The prognosis of AMM differs depending on the stage of AMM. There is no specific system for staging of AMM at this point. Ross et al. [9] classified AMM patients into three stages; stage I (localized disease), stage II (regional disease), and stage III (with distant metastasis). According to this staging system, stage I was associated with better survival results than stage II or III [26]. Concerning cutaneous melanoma, (1) thickness of cancer, (2) mitotic rate, and (3) presence of ulceration are the most important prognostic factors [43]. The thickness of the tumor proves to be an influential factor in AMM, and thickness less than 2 mm is the major factor for determining long-term survival [6,8,23,44]. In AMM, ulceration is frequently seen on examination of the gross specimen of AMM [36]. It has been proven by various institutions that the tumor depth has a significant effect on the survival rate [23,45,46]. The size of the tumor can also determine the survival [7]. In addition, the nodal status at the time of diagnosis is another predictive factor [23]. At the time of diagnosis, a patient with nodal metastasis had decreased five year disease-specific survival, disease-free survival and distant metastasis-free survival compared to those patients without nodal metastasis [33]. Duration of the initial symptom also influences the prognosis [23]. As the initial symptom is similar to that of hemorrhoids, clinicians often look over it as a common benign disease.

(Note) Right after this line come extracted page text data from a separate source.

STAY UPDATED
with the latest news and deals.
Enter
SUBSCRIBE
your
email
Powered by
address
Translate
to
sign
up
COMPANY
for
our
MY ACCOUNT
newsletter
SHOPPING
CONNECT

Therefore diagnosis of AMM is frequently delayed [36].
The relationship between the tumor location and prognosis is unclear at this point. If the tumor locates proximal to the dentate line, the disease showed an advanced stage more than the distal tumor. If the tumor is located proximal to the dentate line, the disease stage is more advanced than if the tumor is located distal to the dentate line. However, if the tumor is located distal to the dentate line, the lymph node recurrence rate is higher than if the tumor is proximal to the dentate line. Therefore, the overall prognosis of the two groups is not significantly different [47].
As mentioned before, nodal metastasis can be a prognostic factor of AMM. If R0 resection is not successful and metastatic lymph nodes remain, regional recurrence is more likely [28]. However, prophylactic lymph node dissection for every patient is too risky due to the complexity of the procedure [18]. Sentinal lymph node mapping (SLNM) is used in cutaneous melanoma to determine the extent of excision. SLNM could potentially be used in AMM. In the circumstance of pathologically positive nodal metastasis but clinically negative nodal metastasis, SLNM can prevent understaging [18]. SLNM can also aid in planning the extent of surgery [48].

CONCLUSION

AMM has no treatment guidelines currently, the choice of therapeutic method should be carefully considered. Early diagnosis and a tailored, multidisciplinary treatment plan would likely improve the treatment result of AMM. Large scale prospective clinical trials should be conducted in the future to investigate effective treatments for AMM.

Notes

No potential conflict of interest relevant to this article was reported.